This sounds all too familiar.
“The fax machine will kill the mail system … ”
“TV will kill the radio … ”
“Movie rentals and streaming videos will kill the movie theaters … ”
The above three statements have been made many times over the years. Strangely, none of them have been remotely close to coming true. Every year, the U.S. Postal Service still delivers more than 149 billion pieces of mail. There still are more than 2,000 radio stations in the United States, accounting for $13.7 billion in over-the-air revenues. This past Spring, “The Avengers: Infinity War” grossed $257.7 million in its first weekend alone.
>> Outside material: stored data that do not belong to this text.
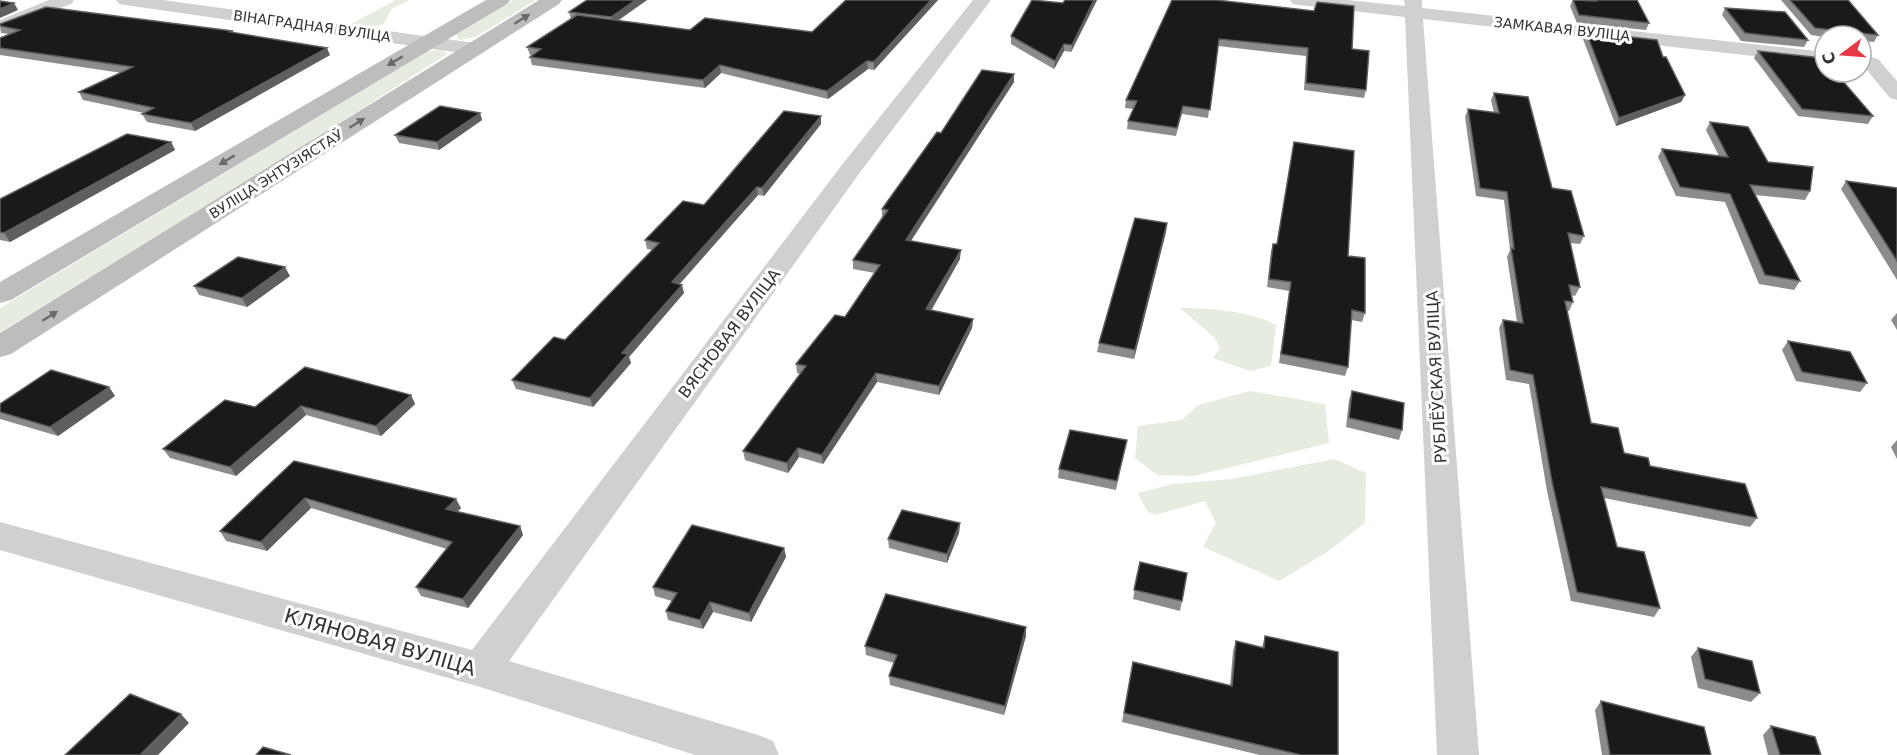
<svg xmlns="http://www.w3.org/2000/svg" width="1897" height="755" font-family="'DejaVu Sans',sans-serif">
<rect width="100%" height="100%" fill="#fff"/>
<g fill="#e6ecdf">
<polygon points="396,0 409,0 391,9 384,24 365,28 349,25"/>
<polygon points="513,0 536,0 476,37 459,40 456,34"/>
<polygon points="442,50 447,54 280,161 0,332 0,308 428,51"/>
<path d="M 1180,308 C 1211,308 1249,311 1276,325 L 1271,366 L 1250,371 L 1213,358 L 1220,348 L 1214,337 Z"/>
<polygon points="1250,391 1325,404 1329,443 1194,476 1157,475 1135,458 1138,426 1182,420 1198,405"/>
<polygon points="1334,459 1366,473 1365,523 1327,552 1279,581 1203,547 1216,523 1205,501 1155,515 1147,511 1138,493 1173,484 1232,479"/>
</g>
<g fill="none" stroke-linecap="round" stroke-linejoin="round">
<g fill="#d0d0d0" fill-rule="evenodd">
<polygon points="49,0 74,0 71,4 0,31 0,20"/>
<polygon points="116,0 163,0 475,43 482,45 485,49 482,53 475,55 125,5 119,4"/>
<polygon points="973,0 991,0 861,171 509,661 758,735 773,741 779,755 695,755 480,687 0,550 0,522 472,650 845,161"/>
<polygon points="1290,0 1347,0 1405,6 1404,0 1422,0 1422,8 1825,52 1825,64 1423,19 1479,755 1437,755 1405,17 1299,5 1293,4"/>
<polygon points="1871,57 1878,59 1897,81 1897,100 1890,98 1861,63 1864,59"/>
</g>
<g fill="#bdbdbd" fill-rule="evenodd">
<polygon points="486,0 510,0 507,4 11,300 0,303 0,282"/>
<polygon points="539,0 562,0 559,4 11,354 0,357 0,333"/>
</g>
</g>
<g fill="#8c8c8c">
<polygon points="587,0 647,0 618,21 690,30 812,32 846,0 938,0 874,70 868,69 828,99 721,73 705,88 532,65 530,57 532,56 530,55 527,47 572,19 571,19 569,12"/>
<polygon points="1065,0 1097,0 1071,52 1064,51 1054,69 1011,44 1011,36 1063,3"/>
<polygon points="1172,0 1352,49 1366,90 1364,98 1304,90 1306,56 1218,46 1208,118 1182,114 1176,136 1127,129 1128,121 1133,109 1125,108 1126,100"/>
<polygon points="1573,0 1590,1 1590,0 1637,0 1649,23 1646,30 1577,23 1570,6"/>
<polygon points="1781,0 1848,0 1878,35 1874,42 1861,41 1861,36 1825,36 1825,37 1811,35"/>
<polygon points="1725,8 1808,40 1804,47 1741,41 1722,15"/>
<polygon points="0,24 232,31 233,33 330,55 195,131 147,122 142,114 144,113 83,100 79,92 122,73 0,55 0,38 9,34 1,33"/>
<polygon points="1586,32 1685,95 1681,102 1616,126 1583,39"/>
<polygon points="1758,51 1873,116 1868,124 1798,116 1754,58"/>
<polygon points="1014,74 1014,82 911,241 960,259 931,310 973,319 972,328 939,395 877,382 823,464 799,457 788,473 745,460 743,451 800,374 797,373 796,364 845,317 875,273 853,269 853,260 882,217 882,209 941,133"/>
<polygon points="1494,93 1552,188 1584,236 1580,244 1570,243 1580,287 1575,296 1571,295 1573,302 1569,311 1567,311 1591,423 1624,453 1757,518 1750,527 1604,498 1617,547 1660,608 1654,617 1571,601 1547,491 1529,384 1506,380 1499,328 1503,320 1517,322 1507,257 1510,250 1504,200 1476,196 1465,117 1468,109 1494,113 1491,100"/>
<polygon points="480,113 482,120 439,150 399,143 395,135"/>
<polygon points="821,116 821,124 764,196 758,195 680,284 684,293 629,357 631,363 593,407 516,389 512,380 565,340 653,250 647,249 645,240 704,205"/>
<polygon points="1710,122 1810,191 1805,200 1755,195 1800,281 1794,290 1759,284 1725,202 1676,196 1658,157 1662,149 1719,156 1706,130"/>
<polygon points="171,142 175,150 10,242 0,240 0,199"/>
<polygon points="1294,142 1348,256 1365,313 1362,322 1351,320 1348,367 1345,376 1279,363 1289,291 1267,287 1271,252 1273,244 1277,244"/>
<polygon points="1846,181 1897,188 1897,280 1841,189"/>
<polygon points="1166,232 1134,359 1097,352 1099,343"/>
<polygon points="290,276 247,307 199,295 194,286"/>
<polygon points="1897,313 1897,330 1891,320"/>
<polygon points="1788,341 1867,383 1860,392 1796,381 1782,350"/>
<polygon points="109,387 115,396 58,436 0,419 0,404"/>
<polygon points="1352,391 1402,430 1399,440 1346,427 1349,400"/>
<polygon points="411,395 415,404 381,436 306,415 236,476 170,458 163,449 255,407"/>
<polygon points="1897,440 1897,459 1891,447"/>
<polygon points="1125,449 1116,490 1058,478 1059,469"/>
<polygon points="294,461 461,508 457,512 520,526 523,535 468,608 421,596 416,587 447,549 311,508 267,551 226,541 220,531"/>
<polygon points="960,523 959,533 947,563 889,548 888,539"/>
<polygon points="784,548 786,557 751,622 713,612 703,629 668,620 666,611 672,601 655,596 653,587"/>
<polygon points="1140,562 1182,601 1180,611 1133,599"/>
<polygon points="1026,636 1004,715 890,685 889,676 894,663 866,655 865,646"/>
<polygon points="1265,636 1338,755 1260,755 1122,722 1133,662 1230,686 1233,651 1236,641 1262,647"/>
<polygon points="1698,648 1760,693 1751,702 1698,688 1691,657"/>
<polygon points="1601,701 1711,755 1602,755 1595,710"/>
<polygon points="1771,726 1821,755 1768,755 1763,735"/>
</g>
<g fill="#5f5f5f">
<polygon points="636,0 647,0 612,24 611,17"/>
<polygon points="931,0 938,0 874,70 874,62"/>
<polygon points="1094,0 1097,0 1071,52 1072,45"/>
<polygon points="14,3 18,10 0,18 0,9"/>
<polygon points="1064,44 1064,51 1054,69 1055,61"/>
<polygon points="327,48 330,55 195,131 191,123"/>
<polygon points="867,61 868,69 828,99 827,91"/>
<polygon points="720,65 721,73 705,88 703,80"/>
<polygon points="1014,74 1014,82 906,248 906,240"/>
<polygon points="1685,95 1681,102 1616,126 1619,118"/>
<polygon points="480,113 482,120 439,150 437,142"/>
<polygon points="821,116 821,124 764,196 762,188"/>
<polygon points="171,142 175,150 10,242 4,233"/>
<polygon points="757,187 758,195 673,291 672,282"/>
<polygon points="1167,223 1166,232 1134,359 1135,350"/>
<polygon points="961,250 960,259 927,318 926,309"/>
<polygon points="285,267 290,276 247,307 242,298"/>
<polygon points="682,285 684,293 629,357 631,363 593,407 590,398 622,353"/>
<polygon points="973,319 972,328 939,395 939,386"/>
<polygon points="876,373 877,382 823,464 822,455"/>
<polygon points="109,387 115,396 58,436 50,427"/>
<polygon points="411,395 415,404 381,436 376,426"/>
<polygon points="301,406 306,415 236,476 230,467"/>
<polygon points="798,448 799,457 788,473 787,463"/>
<polygon points="305,498 311,508 267,551 261,542"/>
<polygon points="456,499 461,508 451,518 446,509"/>
<polygon points="960,523 959,533 947,563 947,554"/>
<polygon points="520,526 523,535 468,608 463,599"/>
<polygon points="784,548 786,557 751,622 749,613"/>
<polygon points="710,602 713,612 703,629 700,620"/>
<polygon points="1026,627 1026,636 1004,715 1005,706"/>
<polygon points="181,714 189,723 158,755 140,755"/>
</g>
<g fill="#1a1a1a" stroke="#5f5f5f" stroke-width="1.5">
<polygon points="587,0 636,0 611,17 569,12"/>
<polygon points="846,0 931,0 874,62 867,61 827,91 720,65 703,80 530,57 541,49 527,47 577,15 690,30 705,18 812,32"/>
<polygon points="1032,0 1063,3 1065,0 1094,0 1072,45 1064,44 1055,61 1011,36"/>
<polygon points="1172,0 1216,0 1314,11 1317,2 1354,6 1352,49 1369,51 1366,90 1306,83 1308,48 1219,39 1210,110 1183,106 1177,128 1128,121 1137,101 1126,100"/>
<polygon points="1573,0 1596,1 1595,0 1637,0 1649,23 1579,15"/>
<polygon points="1790,0 1848,0 1878,35 1815,28"/>
<polygon points="0,1 14,3 0,9"/>
<polygon points="46,7 232,31 230,32 327,48 191,123 142,114 154,108 79,92 133,67 0,48 0,38 20,30 0,26 0,24"/>
<polygon points="1725,8 1785,12 1808,40 1745,33"/>
<polygon points="1586,32 1657,40 1663,57 1666,57 1685,95 1619,118"/>
<polygon points="1758,51 1823,58 1825,60 1825,72 1835,72 1873,116 1802,109"/>
<polygon points="982,70 1014,74 906,240 961,250 926,309 973,319 939,386 876,373 822,455 798,448 787,463 743,451 806,366 796,364 835,315 845,317 880,265 853,260 888,210 882,209 937,132 941,133"/>
<polygon points="1494,93 1528,97 1552,188 1571,191 1584,236 1568,233 1580,287 1569,285 1573,302 1565,301 1591,423 1618,428 1624,453 1648,458 1650,466 1745,484 1757,518 1601,487 1617,547 1644,552 1660,608 1577,592 1552,482 1533,375 1510,370 1503,320 1523,323 1511,248 1514,249 1507,192 1480,188 1468,109 1499,113"/>
<polygon points="440,106 480,113 437,142 395,135"/>
<polygon points="784,111 821,116 762,188 757,187 672,282 682,285 622,353 628,354 590,398 512,380 554,337 565,340 659,243 645,240 683,201 704,205"/>
<polygon points="1710,122 1748,127 1768,162 1813,167 1810,191 1750,185 1800,281 1765,275 1730,194 1680,187 1662,149 1728,157"/>
<polygon points="127,134 171,142 4,233 0,232 0,199"/>
<polygon points="1294,142 1354,151 1348,256 1365,258 1365,313 1352,310 1348,367 1281,354 1291,282 1269,279 1273,244 1277,244"/>
<polygon points="1846,181 1897,188 1897,261"/>
<polygon points="1135,218 1167,223 1135,350 1099,343"/>
<polygon points="238,257 285,267 242,298 194,286"/>
<polygon points="1788,341 1850,352 1867,383 1802,372"/>
<polygon points="305,367 411,395 376,426 301,406 230,467 163,449 225,400 255,407"/>
<polygon points="51,370 109,387 50,427 0,412 0,404"/>
<polygon points="1352,391 1404,403 1402,430 1349,418"/>
<polygon points="1070,430 1127,440 1117,481 1059,469"/>
<polygon points="294,461 456,499 446,509 520,526 463,599 416,587 452,542 305,498 261,542 220,531"/>
<polygon points="902,510 960,523 947,554 888,539"/>
<polygon points="692,525 784,548 749,613 710,602 700,620 666,611 677,593 653,587"/>
<polygon points="1140,562 1187,573 1182,601 1134,590"/>
<polygon points="886,594 1026,627 1005,706 889,676 897,655 865,646"/>
<polygon points="1265,636 1338,652 1338,755 1301,755 1124,713 1133,662 1232,686 1236,641 1264,648"/>
<polygon points="1698,648 1752,661 1760,693 1705,679"/>
<polygon points="130,694 181,714 140,755 65,755"/>
<polygon points="1601,701 1704,727 1711,755 1610,755"/>
<polygon points="1771,726 1815,737 1821,755 1780,755"/>
<polygon points="263,747 291,755 256,755"/>
</g>
<defs><path id="oneway-solid" d="M-6-.8H1V-3.2L6.5 0L1 3.2V.8H-6Z" transform="scale(1.5)"/></defs>
<g fill="#6a6a6a">
<use href="#oneway-solid" transform="translate(522 19) rotate(-32)"/>
<use href="#oneway-solid" transform="translate(395 61) rotate(149)"/>
<use href="#oneway-solid" transform="translate(357 123) rotate(-32)"/>
<use href="#oneway-solid" transform="translate(227 160) rotate(149)"/>
<use href="#oneway-solid" transform="translate(50 316) rotate(-32)"/>
</g>
<g text-anchor="middle" stroke-width="6" stroke-linejoin="round" paint-order="stroke">
<g font-size="14" fill="#333" stroke="#fff">
<text transform="translate(312 26) rotate(8)" y="5">ВІНАГРАДНАЯ ВУЛІЦА</text>
<text transform="translate(1562 29) rotate(6)" y="5">ЗАМКАВАЯ ВУЛІЦА</text>
<text transform="translate(276 174) rotate(-32)" y="5">ВУЛІЦА ЭНТУЗІЯСТАЎ</text>
</g>
<g font-size="16" fill="#333" stroke="#fff">
<text transform="translate(729 333) rotate(-53)" y="6">ВЯСНОВАЯ ВУЛІЦА</text>
<text transform="translate(1436 377) rotate(-93)" y="6">РУБЛЁЎСКАЯ ВУЛІЦА</text>
</g>
<g font-size="20" fill="#333" stroke="#fff">
<text transform="translate(380 642) rotate(16)" y="7">КЛЯНОВАЯ ВУЛІЦА</text>
</g>
</g>
<g transform="translate(1843 54) rotate(254)"><circle r="28" fill="#ffffff" stroke="#adadad" stroke-width="1.5"/>
<path d="M0-4.5L10 22L0 15L-10 22Z" fill="#e63946"/>
<text y="-9" font-size="16" font-weight="bold" text-anchor="middle" fill="#333333">С</text>
</g>
</svg>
I mention all of this because in this industry, I’m bombarded by the doom and gloom of the changes technologies are making in the automotive market. I frequently hear that electric and hybrid technologies are going to put an end to the reciprocating engine. When I’m faced with someone spewing this rhetoric, my eyes tend to glaze over and my mind races on how to respond.
First, there are more than 272.1 million vehicles in the United States, most of them with fossil-fuel-burning engines. Where are they going to go? In this country, we produce/sell (in a good year) about 14 million to 16 million vehicles a year. Simple math says if we never sold another engine, they all would be gone in 16 years, assuming no growth in the total vehicle parc. Actually this year, the sales of electric vehicles eclipsed 1 million units for the first time, but that includes the majority of hybrids that still require/use a reciprocating engine. At these rates, there are going to be plenty of rebuilds around to sustain our business.
The place my mind goes next is the power grid. India, which is one of the fastest-growing and potentially largest markets for consumer consumption, is concerned because its people want air conditioning. The global grid can’t support India’s need for power just to give its citizens A/C. Here in the United States, where are we going to get all the electric power to charge all these vehicles? From coal plants? Or maybe nuclear plants? Or maybe we can just dam up a few more rivers and use hydroelectric power to generate the juice.
I think you can see what I’m getting at. The demise of the internal combustion engine is not imminent. Do I think it will happen? Sure, over time, we will land on the correct technology that’s economically feasible, environmentally sustainable and commercially acceptable. Until then, keep on selling parts!